I repeated this twice more, changing the order of the examples in case it was making decisions based on the numbering. I used the prompt “Can you rank these three outputs by the coherence of the English language? They don’t have to be completely coherent to be ranked.” For both of these, GPT gave the ranking: 3 > 1 > 2 (numbers changed to match the ones I used in this post).
Following from what @faul_sname mentioned in their post about improvement being possible “as long as recognizing a good output is easier than generating a good output”, I think that improvement is possible from amortizing compute in the form of search. If the teacher model can differentiate between coherent and incoherent paths down the search tree of language, I think a reward model could be trained to predict the coherence of student model outputs and this reward model could be used as the training signal. I am unsure about where the reward model would be initialized from… the teacher model, random initialization, or something else entirely.
I do agree with your point that this will most likely lead to the student model exploiting the teacher model rather than robustly learning language. The “branching factor” (i.e. vocabulary size) of GPT-2 is 50,000. I imagine that the number of ways the student could explore into an observation (token) history that successfully tricks the teacher model is many times more likely than the student stumbling into a robust understanding of language. There are probably ways to mitigate this, similar to precautions taken so RLHF models don’t stray too far from the base model.
As for acquiring more data, I think the teacher model could be used to produce “new” data. This is done for Whisper-V3, which was trained on 80% data produced by Whisper-V2. How the teacher LLM generates what it knows is modulated by the temperature. It is trained with a temperature of 1, so generating data with a different temperature (and maybe a less strict top-p) could be seen as generating data on a (slightly) different distribution. Training on this new data could lead to new generation patterns without learning any new facts or knowledge.
None of this would allow the student model to gain knowledge the teacher model does not have, but I think it could allow the student model to more easily access this knowledge. I view this as the model learning to compress the observation (token) history required to approximate some hidden state. A student model that can “reach” a hidden state in 64 tokens is more powerful than one that requires 256 tokens to “reach” the same hidden state.
Will take a look at this, thank you.
This and the process @faul_sname outlined in their comment do seem like more concrete methods for eliciting knowledge from compute.
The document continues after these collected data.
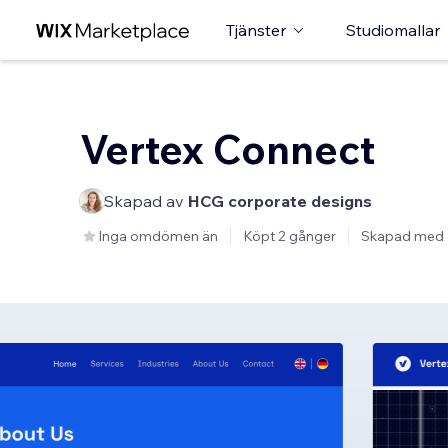
Tjänster
Studiomallar
Vertex Connect
Skapad av
HCG corporate designs
Inga omdömen än
Köpt 2 gånger
Skapad med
Reasoning and math chains can be proven as correct or incorrect, in the same way that Go games can be won or lost, while language is much more subjective.
Something like this is what I imagined initially for the student model’s search over random token space. If someone highly intelligent (e.g. Von Neumann) could rank every output from the model in terms of coherence, I imagine it would result in a model more competent than current LLMs (at least in whatever domains Von Neumann was competent in). Obviously this is impossible, but even getting enough humans of any intelligence level to provide feedback for this process would also be impossible. This is why I fell back to relying on AI feedback for the process. This paper shows that RLAIF performs on par or better than RLHF, although I imagine RLAIF is less robust and more vulnerable to exploitation, as you mentioned. And this result is highly dependent on the domain and which human is giving the feedback.